What We Learned From Big Data for Autophagy Research

Anne-Claire Jacomin et al. Front Cell Dev Biol. .
Free PMC article

Abstract

Autophagy is the process by which cytoplasmic components are engulfed in double-membraned vesicles before being delivered to the lysosome to be degraded. Defective autophagy has been linked to a vast array of human pathologies. The molecular mechanism of the autophagic machinery is well-described and has been extensively investigated. However, understanding the global organization of the autophagy system and its integration with other cellular processes remains a challenge. To this end, various bioinformatics and network biology approaches have been developed by researchers in the last few years. Recently, large-scale multi-omics approaches (like genomics, transcriptomics, proteomics, lipidomics, and metabolomics) have been developed and carried out specifically focusing on autophagy, and generating multi-scale data on the related components. In this review, we outline recent applications of in silico investigations and big data analyses of the autophagy process in various biological systems.

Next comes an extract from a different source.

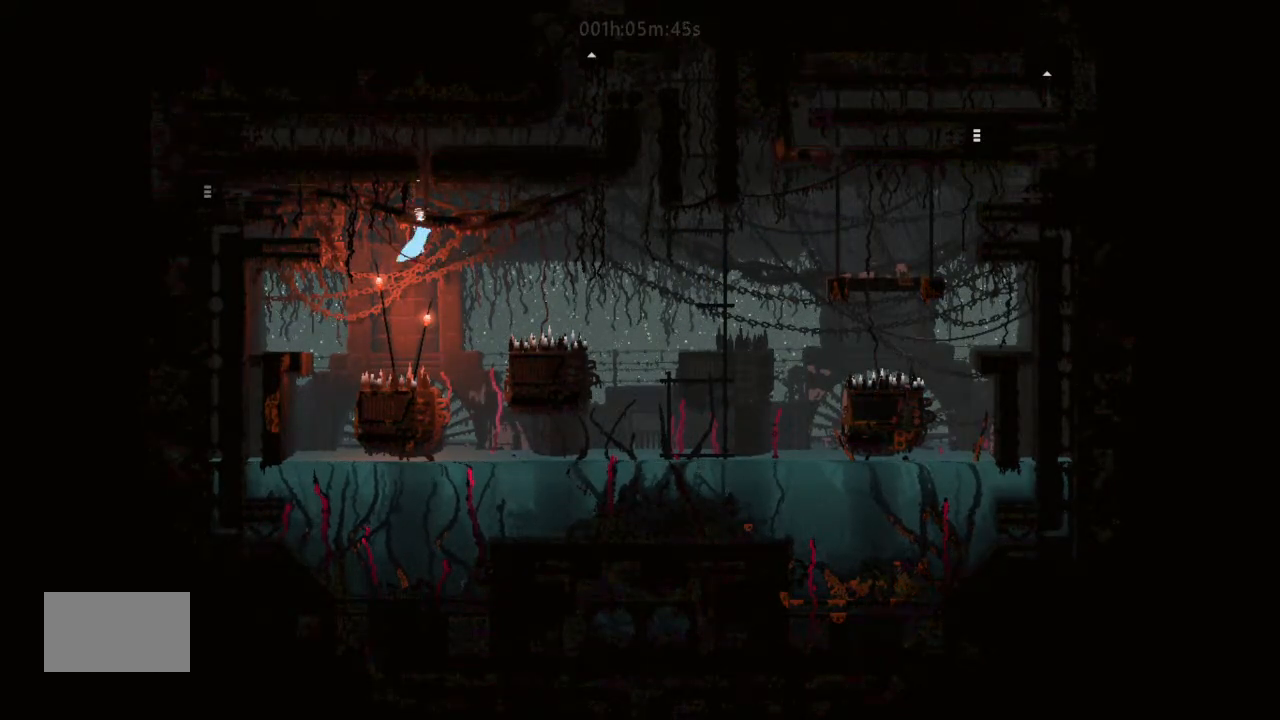
{"keys": ["j", "left"], "events": [[233, "left", "down"], [500, "j", "down"]]}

Keywords: autophagy; big data; bioinformatics; proteomics; transcriptomics.

Figures

Figure 1
Figure 1
Types of autophagy processes. (A) Macroautophagy is induced by the activation of the ULK1 and PI3K-III complexes. Modification of LC3/ATG8 proteins with phosphatidylethanolamine (PE) and anchorage to the membrane of the elongating autophagosome depends on the Atg12-Atg5-Atg16L conjugation system. LC3 can interact with cargoes and selective autophagy receptors via a LIR motif. Enclosed autophagosome eventually fuses with the lysosome for the degradation and recycling of its content. (B) Chaperone-mediated autophagy (CMA) consists in the translocation of proteins into the lysosome through pores formed of LAMP-2A protein stabilized by phosphorylated GFAP. (C) Microautophagy consists in the internalization on cytoplasmic components into the lysosome by direct invagination of the lysosomal membrane. (D) Endosomal-microautophagy depends on the isolation of cytosolic protein in the late endosome before being addressed to the lysosome for degradation. Both CMA and endosomal-microautophagy rely on the chaperone protein Hsc70 that can bind to substrate proteins containing a KFERQ motif.
Figure 2
Figure 2
Studies using multi-omics data to understand autophagy and its regulation. Currently available autophagy-related databases highlighting the different stages of regulation and high-throughput data are shown. TF, Transcription Factor; ARN, Autophagy Regulation Network; GamDB, Gerontology-Autophagic-MicroRNA Database; AD, Autophagy Database; HADB, Human Autophagy Database; THANATOS, THe Autophagy; Necrosis, ApopTosis OrchestratorS.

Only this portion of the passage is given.